It is hard, in all honesty, to see how the timing could have been any worse for chief constable Iain Livingstone and Police Scotland.
Just as another awful murder of another woman by another man, a police officer, incidentally, throws a new spotlight on how institutionalised sexism and misogyny might be hobbling our police and prosecution services, our national force is very publicly, humiliatingly, found to have victimised a female officer only trying to challenge the sexism of her so-called superior officers.
The industrial tribunal’s excoriating ruling must have been particularly painful in the force’s executive corridor, coming just days after it had been praised for pro-actively announcing that, after Sarah Everard’s murder, anyone approached by a lone officer would be able to use the radio to check their identity with the control room.
Of course, officers patrol in pairs and the move seems more about PR kudos than any practical protection for lone women but, still, people said, Police Scotland are trying. Well, okay but if senior officers were trying to do anything when Rhona Malone called out sexism in her firearms unit, they were only trying to ignore her, shut her down and force her out of the job she loved.
Malone, once an ambitious and professional officer, deserves our respect and gratitude for refusing to do the easy thing as she fought her treatment over the last three years. She refused to settle, declined to take the cheque, and shunned the non-disclosure agreement (NDA) that would mean no one would ever know just how badly she has been failed.
It is a straightforward disgrace that such a capable woman is now selling houses instead of protecting and serving the people of Scotland, the only job she ever wanted.
Nicola Sturgeon says she has concerns about what happened here. It would be alarming if she did not.
The first minister will no doubt be dismayed that Police Scotland was found so very culpable by an industrial tribunal last week but she should not have been surprised, since Malone’s shameful treatment has been reported in detail over recent years, not least in this paper.
The sexism, the boys’ club atmosphere, the shouting and bawling, the machismo culture in her armed response team, allegedly one of the force’s elite units, has all been laid bare while Police Scotland did what it does and kicked the can down the road until it ran out of road last week.
It seems less likely, however, that the FM will share one of the concerns we report today, about how NDAs, so-called gagging agreements, have become part and parcel of Scotland’s public life and routinely used to silence potential whistle-blowers with the inside knowledge to reveal questionable conduct and bad behaviour in our government agencies and official institutions.

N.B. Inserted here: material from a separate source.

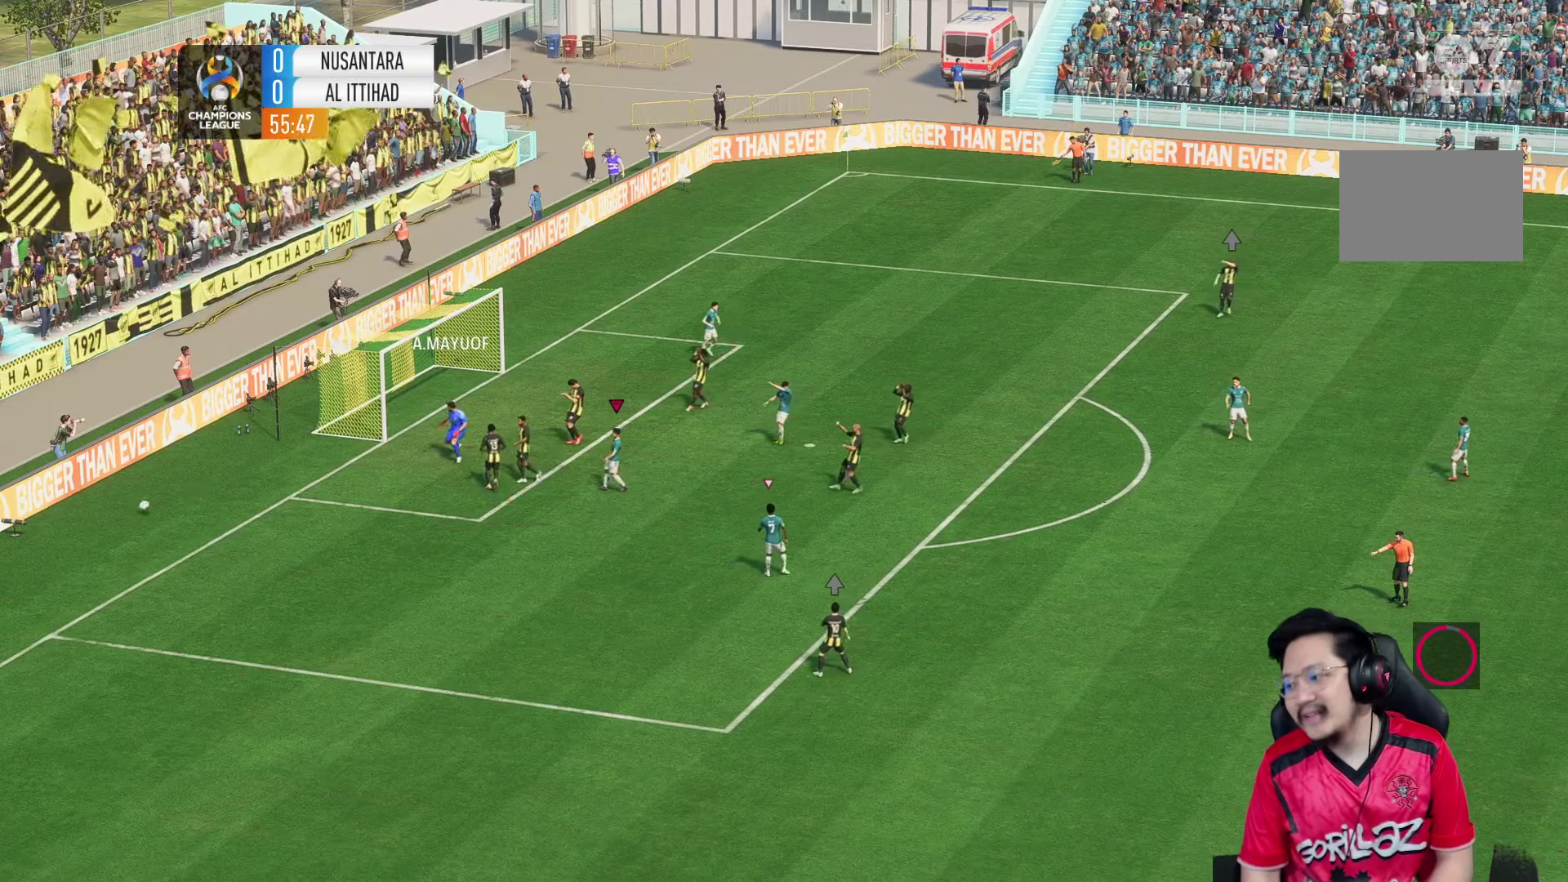
{"buttons": [], "left_stick": "center", "right_stick": "center", "events": []}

We would not, just for one example, have heard a single word about Rhona Malone and her treatment by Police Scotland if she had not, bravely, refused to settle in return for her silence.
That, and many other questions raised by this case, should rightly concern the first minister and demand further action. She might even begin by discouraging the use of NDAs by public bodies disinclined to let the public know when things go wrong.
Well, as Ernest Hemingway once had it: “Isn’t it pretty to think so?”